Australia's domain name regulator AuDA would not take down stephenconroy.com.au today after it was registered for a second time by a company to voice their opinion on censorship of the internet in Australia.
Once deleted, the domain was again registered by the company, named Sapia, but this time legitimately, said AuDA CEO Chris Disspain.
"This registration ... would be on the basis that they have a registered business name and that registered business name is 'stephenconroy' and so therefore they are entitled to stephenconroy.com.au because it is an exact match to their registered business name."
Disspain said AuDA, on the first occasion, had placed the domain into "pending delete" because Sapia had not provided it with a legitimate reason to have been eligible.
"They never provided [AuDA] with the information and they had 14 days to do this," he said.
"They never provided us with the information - with any information - to satisfactorily indicate that there was a close and substatinal connection between the business that Sapia had."
Disspain said AuDA's "original issue" with Sapia was that it had not provided AuDA with a "substantial connection" to owning the stephenconroy.com.au domain name. He explained how a "substantial connection" could be made.
"If I had a business called Chris’ flower shop I could register Chrisflowershop[.com.au]. I could also register my name. But I could also register tulips[.com.au] or roses[.com.au] because I could say there is a close and substantial connection."

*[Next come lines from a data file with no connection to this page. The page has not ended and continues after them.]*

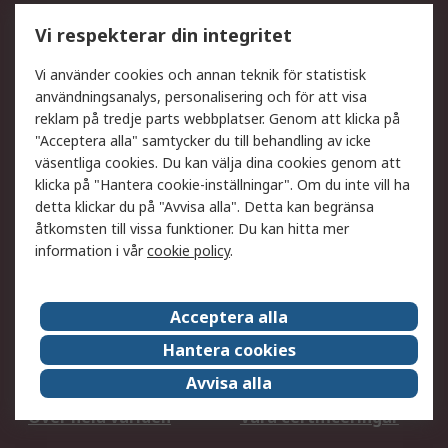
Utökat sortiment
Oljetestning och analys
Vi respekterar din integritet
DesignSpark
Teknisk Support
Ditt lokala säljteam
Exportlösningar
Vi använder cookies och annan teknik för statistisk
användningsanalys, personalisering och för att visa
reklam på tredje parts webbplatser. Genom att klicka på
Support
"Acceptera alla" samtycker du till behandling av icke
Få hjälp
Retur av varor
väsentliga cookies. Du kan välja dina cookies genom att
klicka på "Hantera cookie-inställningar". Om du inte vill ha
Leverans
Spåra din order
detta klickar du på "Avvisa alla". Detta kan begränsa
Begär en fakturakopi
Fördelar med RS-konto
åtkomsten till vissa funktioner. Du kan hitta mer
Betalningsalternativ
Okdo
information i vår
cookie policy
.
Om RS
Acceptera alla
Om RS
Försäljningsvillkor
Hantera cookies
Det juridiska
Press Centre
Avvisa alla
Jobba hos RS
ESG
Över hela världen
Våra certificeringar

Disspain said it was "absolutely legitimate" for the company to own the domain name on the second time they had registration the stephenconroy.com.au domain name as they had provided a registered trading name of "stephenconroy", a trading name registered by Sapia on December 18.
The stephenconroy.com.au domain name now redirects to stephen-conroy.com with a message stating its reasons for being eligible. On the stephen-conroy.com web site is a link to an image showing it had registered the trading name "stephenconroy" in Victoria and a link to the Australian Securities and Investments Commission (ASIC) web site to prove it.